The following is an example extension point configuration that will publish four tables in XML with a root tag of 'sale'. Each XML message will be grouped by the batch and the column names identified by the groupByColumnNames property which have the same values.
<?xml version="1.0" encoding="UTF-8"?> <beans xmlns="http://www.springframework.org/schema/beans" xmlns:xsi="http://www.w3.org/2001/XMLSchema-instance" xmlns:context="http://www.springframework.org/schema/context" xsi:schemaLocation="http://www.springframework.org/schema/beans http://www.springframework.org/schema/beans/spring-beans-3.0.xsd http://www.springframework.org/schema/context http://www.springframework.org/schema/context/spring-context-3.0.xsd"> <bean id="configuration-publishingFilter" class="org.jumpmind.symmetric.integrate.XmlPublisherDataLoaderFilter"> <property name="xmlTagNameToUseForGroup" value="sale"/> <property name="tableNamesToPublishAsGroup"> <list> <value>SALE_TX</value> <value>SALE_LINE_ITEM</value> <value>SALE_TAX</value> <value>SALE_TOTAL</value> </list> </property> <property name="groupByColumnNames"> <list> <value>STORE_ID</value> <value>BUSINESS_DAY</value> <value>WORKSTATION_ID</value> <value>TRANSACTION_ID</value> </list> </property> <property name="publisher"> <bean class="org.jumpmind.symmetric.integrate.SimpleJmsPublisher"> <property name="jmsTemplate" ref="definedSpringJmsTemplate"/> </bean> </property> </bean> </beans>
The publisher property on the XmlPublisherDataLoaderFilter takes an interface of type IPublisher.

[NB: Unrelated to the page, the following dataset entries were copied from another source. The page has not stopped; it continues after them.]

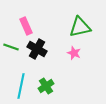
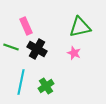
cyan line: moved 4 px up
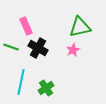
black cross: moved 1 px right, 1 px up
pink star: moved 1 px left, 3 px up; rotated 24 degrees clockwise
green cross: moved 2 px down
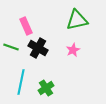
green triangle: moved 3 px left, 7 px up
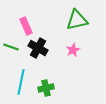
green cross: rotated 21 degrees clockwise
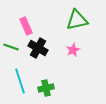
cyan line: moved 1 px left, 1 px up; rotated 30 degrees counterclockwise
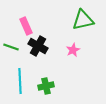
green triangle: moved 6 px right
black cross: moved 2 px up
cyan line: rotated 15 degrees clockwise
green cross: moved 2 px up
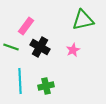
pink rectangle: rotated 60 degrees clockwise
black cross: moved 2 px right, 1 px down
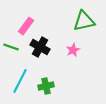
green triangle: moved 1 px right, 1 px down
cyan line: rotated 30 degrees clockwise
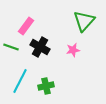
green triangle: rotated 35 degrees counterclockwise
pink star: rotated 16 degrees clockwise
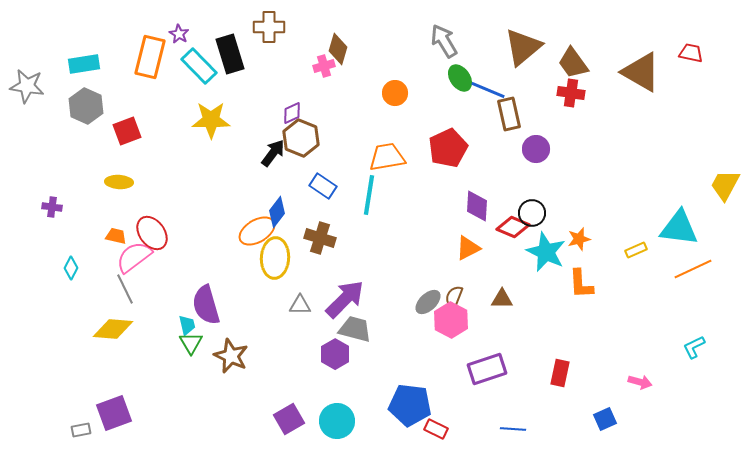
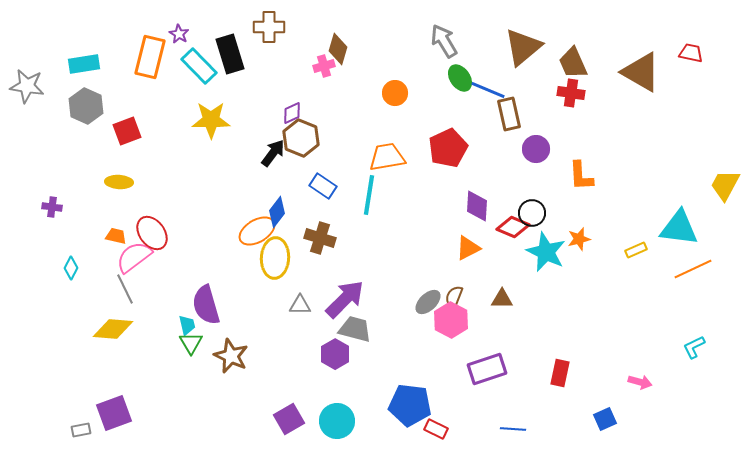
brown trapezoid at (573, 63): rotated 12 degrees clockwise
orange L-shape at (581, 284): moved 108 px up
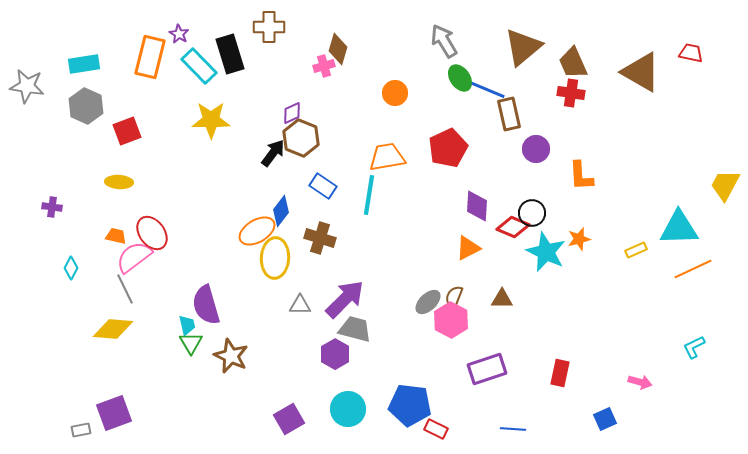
blue diamond at (277, 212): moved 4 px right, 1 px up
cyan triangle at (679, 228): rotated 9 degrees counterclockwise
cyan circle at (337, 421): moved 11 px right, 12 px up
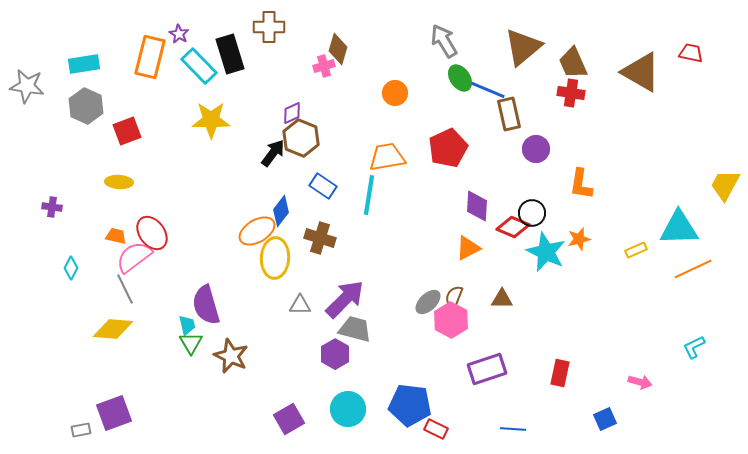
orange L-shape at (581, 176): moved 8 px down; rotated 12 degrees clockwise
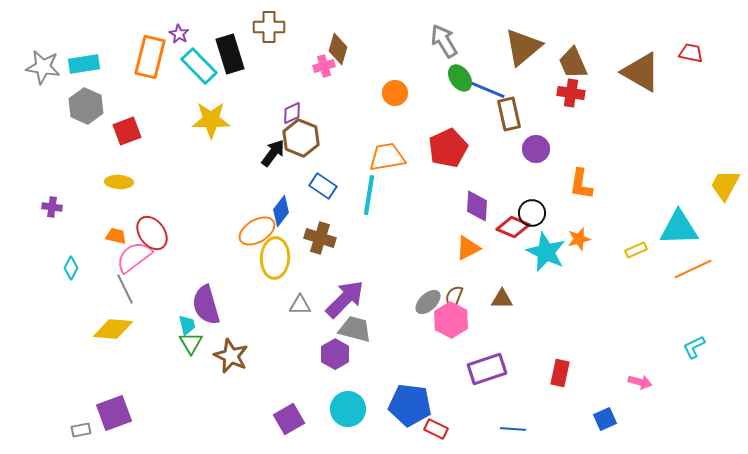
gray star at (27, 86): moved 16 px right, 19 px up
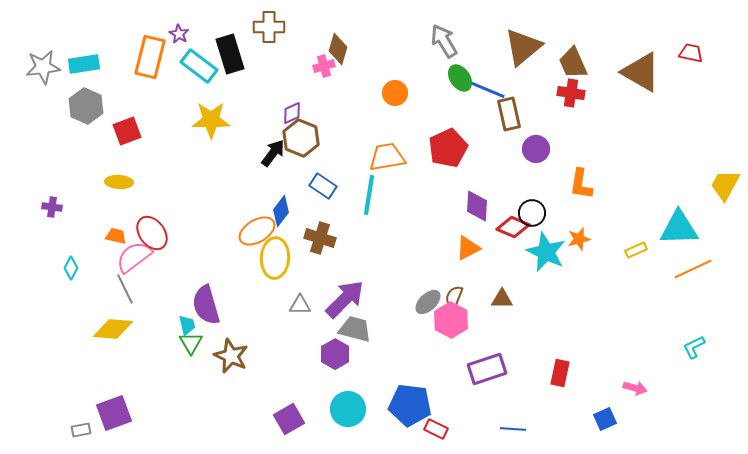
cyan rectangle at (199, 66): rotated 9 degrees counterclockwise
gray star at (43, 67): rotated 16 degrees counterclockwise
pink arrow at (640, 382): moved 5 px left, 6 px down
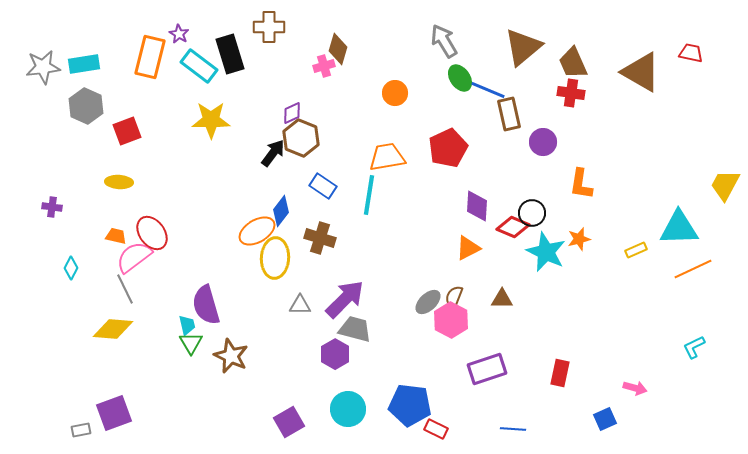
purple circle at (536, 149): moved 7 px right, 7 px up
purple square at (289, 419): moved 3 px down
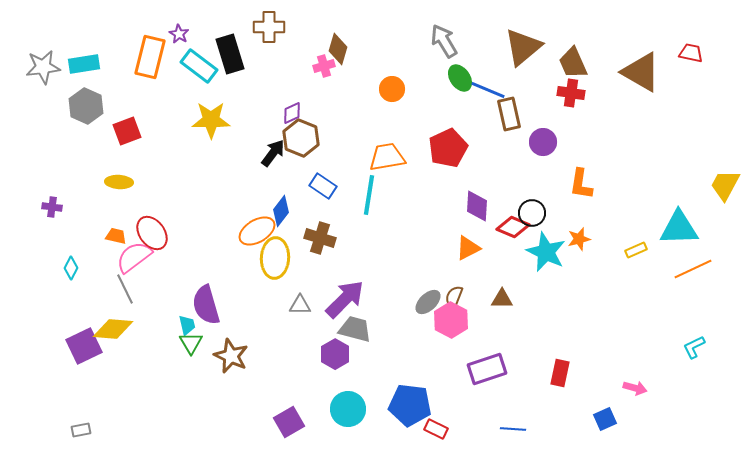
orange circle at (395, 93): moved 3 px left, 4 px up
purple square at (114, 413): moved 30 px left, 67 px up; rotated 6 degrees counterclockwise
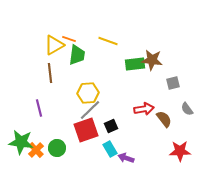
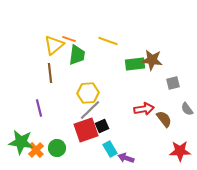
yellow triangle: rotated 10 degrees counterclockwise
black square: moved 9 px left
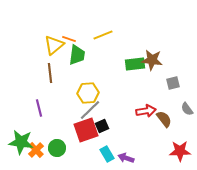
yellow line: moved 5 px left, 6 px up; rotated 42 degrees counterclockwise
red arrow: moved 2 px right, 2 px down
cyan rectangle: moved 3 px left, 5 px down
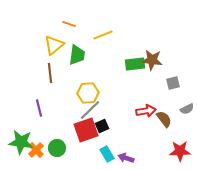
orange line: moved 15 px up
gray semicircle: rotated 80 degrees counterclockwise
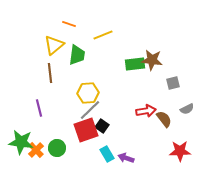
black square: rotated 32 degrees counterclockwise
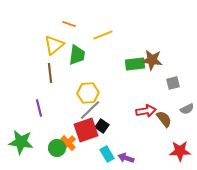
orange cross: moved 32 px right, 7 px up
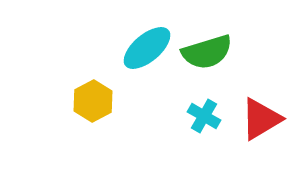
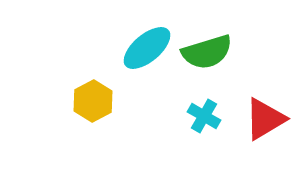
red triangle: moved 4 px right
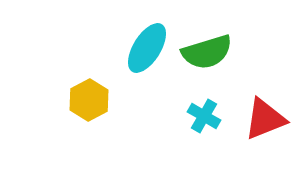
cyan ellipse: rotated 18 degrees counterclockwise
yellow hexagon: moved 4 px left, 1 px up
red triangle: rotated 9 degrees clockwise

The implementation demonstrated here is an implementation that publishes to JMS using Spring's JMS template. Other implementations of IPublisher could easily publish the XML to other targets like an HTTP server, the file system or secure copy it to another server.
The above configuration will publish XML similiar to the following:
<?xml version="1.0" encoding="UTF-8"?> <sale xmlns:xsi="http://www.w3.org/2001/XMLSchema-instance" id="0012010-01-220031234" nodeid="00001" time="1264187704155"> <row entity="SALE_TX" dml="I"> <data key="STORE_ID">001</data> <data key="BUSINESS_DAY">2010-01-22</data> <data key="WORKSTATION_ID">003</data> <data key="TRANSACTION_ID">1234</data> <data key="CASHIER_ID">010110</data> </row> <row entity="SALE_LINE_ITEM" dml="I"> <data key="STORE_ID">001</data> <data key="BUSINESS_DAY">2010-01-22</data> <data key="WORKSTATION_ID">003</data> <data key="TRANSACTION_ID">1234</data> <data key="SKU">9999999</data> <data key="PRICE">10.00</data> <data key="DESC" xsi:nil="true"/> </row> <row entity="SALE_LINE_ITEM" dml="I"> <data key="STORE_ID">001</data> <data key="BUSINESS_DAY">2010-01-22</data> <data key="WORKSTATION_ID">003</data> <data key="TRANSACTION_ID">1234</data> <data key="SKU">9999999</data> <data key="PRICE">10.00</data> <data key="DESC" xsi:nil="true"/> </row> <row entity="SALE_TAX" dml="I"> <data key="STORE_ID">001</data> <data key="BUSINESS_DAY">2010-01-22</data> <data key="WORKSTATION_ID">003</data> <data key="TRANSACTION_ID">1234</data> <data key="AMOUNT">1.33</data> </row> <row entity="SALE_TOTAL" dml="I"> <data key="STORE_ID">001</data> <data key="BUSINESS_DAY">2010-01-22</data> <data key="WORKSTATION_ID">003</data> <data key="TRANSACTION_ID">1234</data> <data key="AMOUNT">21.33</data> </row> </sale>
To publish JMS messages during routing
the same pattern is valid, with the exception that the extension point would be the XmlPublisherDataRouter and the router
would be configured by setting the router_type
of a ROUTER to the Spring bean
name of the registered extension point. Of course, the router would need to be linked through TRIGGER_ROUTERs
to each TRIGGER table that needs published.